PROBLEM TO WORK ON –
Return every line of text in the listing below exactly as it appears, and leave the pictures out of your answer.
==== PROVIDED ENTRIES
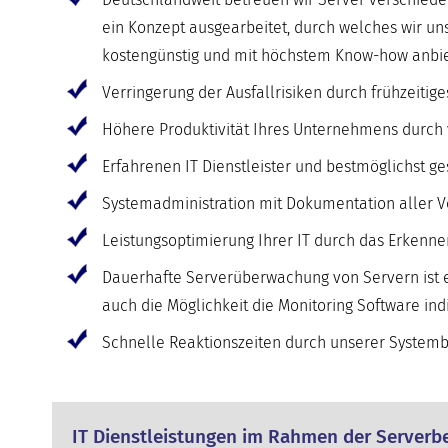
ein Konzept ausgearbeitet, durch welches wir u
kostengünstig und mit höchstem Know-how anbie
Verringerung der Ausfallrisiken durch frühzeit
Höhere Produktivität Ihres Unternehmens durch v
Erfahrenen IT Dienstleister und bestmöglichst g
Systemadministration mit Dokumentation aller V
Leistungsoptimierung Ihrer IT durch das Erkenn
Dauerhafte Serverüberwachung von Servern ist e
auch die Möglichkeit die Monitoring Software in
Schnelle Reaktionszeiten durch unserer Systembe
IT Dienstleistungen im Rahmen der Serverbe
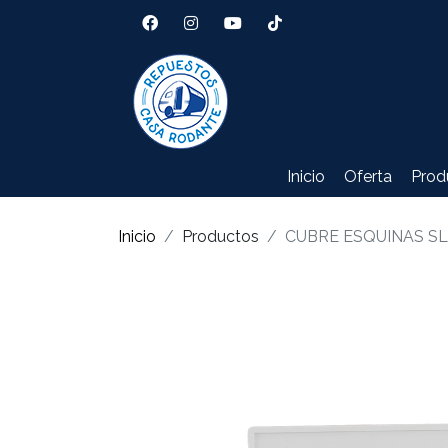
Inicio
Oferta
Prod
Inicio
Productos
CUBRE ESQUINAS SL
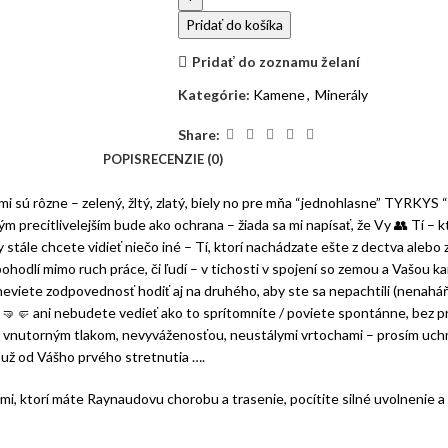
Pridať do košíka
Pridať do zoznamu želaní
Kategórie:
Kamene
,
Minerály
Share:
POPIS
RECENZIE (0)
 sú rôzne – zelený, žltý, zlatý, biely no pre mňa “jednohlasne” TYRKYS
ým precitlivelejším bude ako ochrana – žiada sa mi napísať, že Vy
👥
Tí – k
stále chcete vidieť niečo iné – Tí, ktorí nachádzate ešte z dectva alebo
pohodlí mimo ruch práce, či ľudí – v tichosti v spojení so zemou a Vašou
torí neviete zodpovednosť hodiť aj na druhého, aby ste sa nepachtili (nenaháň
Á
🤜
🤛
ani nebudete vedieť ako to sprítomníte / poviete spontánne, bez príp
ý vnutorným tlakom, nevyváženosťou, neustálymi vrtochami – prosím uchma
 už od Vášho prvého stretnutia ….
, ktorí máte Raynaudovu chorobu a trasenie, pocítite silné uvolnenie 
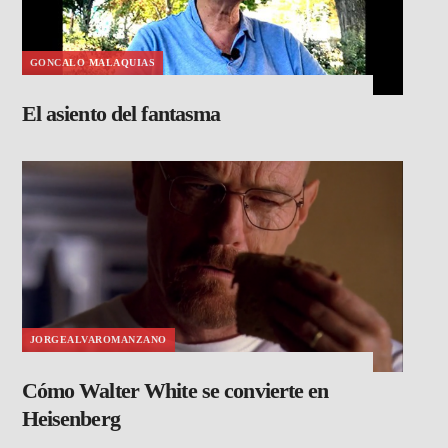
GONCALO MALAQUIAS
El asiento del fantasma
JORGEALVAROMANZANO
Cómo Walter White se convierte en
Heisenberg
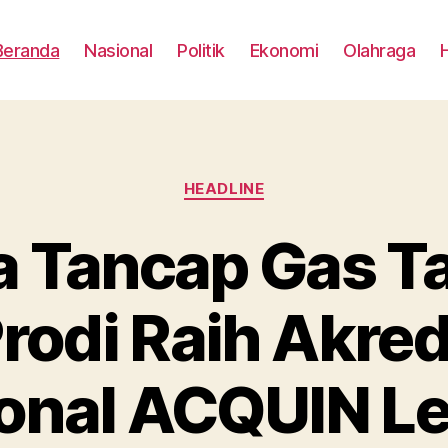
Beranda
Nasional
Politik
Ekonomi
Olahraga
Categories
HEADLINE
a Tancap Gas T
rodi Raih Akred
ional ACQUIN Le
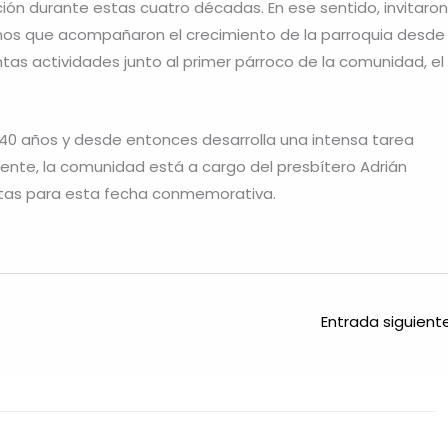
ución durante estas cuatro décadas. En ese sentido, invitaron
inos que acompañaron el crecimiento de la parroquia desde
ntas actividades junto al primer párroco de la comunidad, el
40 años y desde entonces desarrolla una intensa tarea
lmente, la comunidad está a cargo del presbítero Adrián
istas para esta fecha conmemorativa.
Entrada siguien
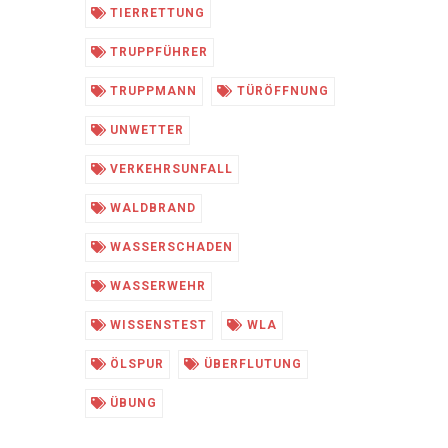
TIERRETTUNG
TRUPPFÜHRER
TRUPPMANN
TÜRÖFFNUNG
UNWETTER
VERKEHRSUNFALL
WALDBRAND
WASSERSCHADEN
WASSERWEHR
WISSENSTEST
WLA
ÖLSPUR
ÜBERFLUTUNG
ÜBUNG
========
TASK OUTPUT –
ein Konzept ausgearbeitet, durch welches wir u
kostengünstig und mit höchstem Know-how anbie
Verringerung der Ausfallrisiken durch frühzeit
Höhere Produktivität Ihres Unternehmens durch v
Erfahrenen IT Dienstleister und bestmöglichst g
Systemadministration mit Dokumentation aller V
Leistungsoptimierung Ihrer IT durch das Erkenn
Dauerhafte Serverüberwachung von Servern ist e
auch die Möglichkeit die Monitoring Software in
Schnelle Reaktionszeiten durch unserer Systembe
IT Dienstleistungen im Rahmen der Serverbe
Inicio
Oferta
Prod
Inicio
Productos
CUBRE ESQUINAS SL
Pridať do košíka
Pridať do zoznamu želaní
Kategórie:
Kamene
,
Minerály
Share:
POPIS
RECENZIE (0)
 sú rôzne – zelený, žltý, zlatý, biely no pre mňa “jednohlasne” TYRKYS
ým precitlivelejším bude ako ochrana – žiada sa mi napísať, že Vy
👥
Tí – k
stále chcete vidieť niečo iné – Tí, ktorí nachádzate ešte z dectva alebo
pohodlí mimo ruch práce, či ľudí – v tichosti v spojení so zemou a Vašou
torí neviete zodpovednosť hodiť aj na druhého, aby ste sa nepachtili (nenaháň
Á
🤜
🤛
ani nebudete vedieť ako to sprítomníte / poviete spontánne, bez príp
ý vnutorným tlakom, nevyváženosťou, neustálymi vrtochami – prosím uchma
 už od Vášho prvého stretnutia ….
, ktorí máte Raynaudovu chorobu a trasenie, pocítite silné uvolnenie 
GONCALO MALAQUIAS
El asiento del fantasma
JORGEALVAROMANZANO
Cómo Walter White se convierte en
Heisenberg
Beranda
Nasional
Politik
Ekonomi
Olahraga
Categories
HEADLINE
a Tancap Gas T
rodi Raih Akred
ional ACQUIN Le
ución durante estas cuatro décadas. En ese sentido, invitaron
inos que acompañaron el crecimiento de la parroquia desde
ntas actividades junto al primer párroco de la comunidad, el
40 años y desde entonces desarrolla una intensa tarea
lmente, la comunidad está a cargo del presbítero Adrián
istas para esta fecha conmemorativa.
Entrada siguien
TIERRETTUNG
TRUPPFÜHRER
TRUPPMANN
TÜRÖFFNUNG
UNWETTER
VERKEHRSUNFALL
WALDBRAND
WASSERSCHADEN
WASSERWEHR
WISSENSTEST
WLA
ÖLSPUR
ÜBERFLUTUNG
ÜBUNG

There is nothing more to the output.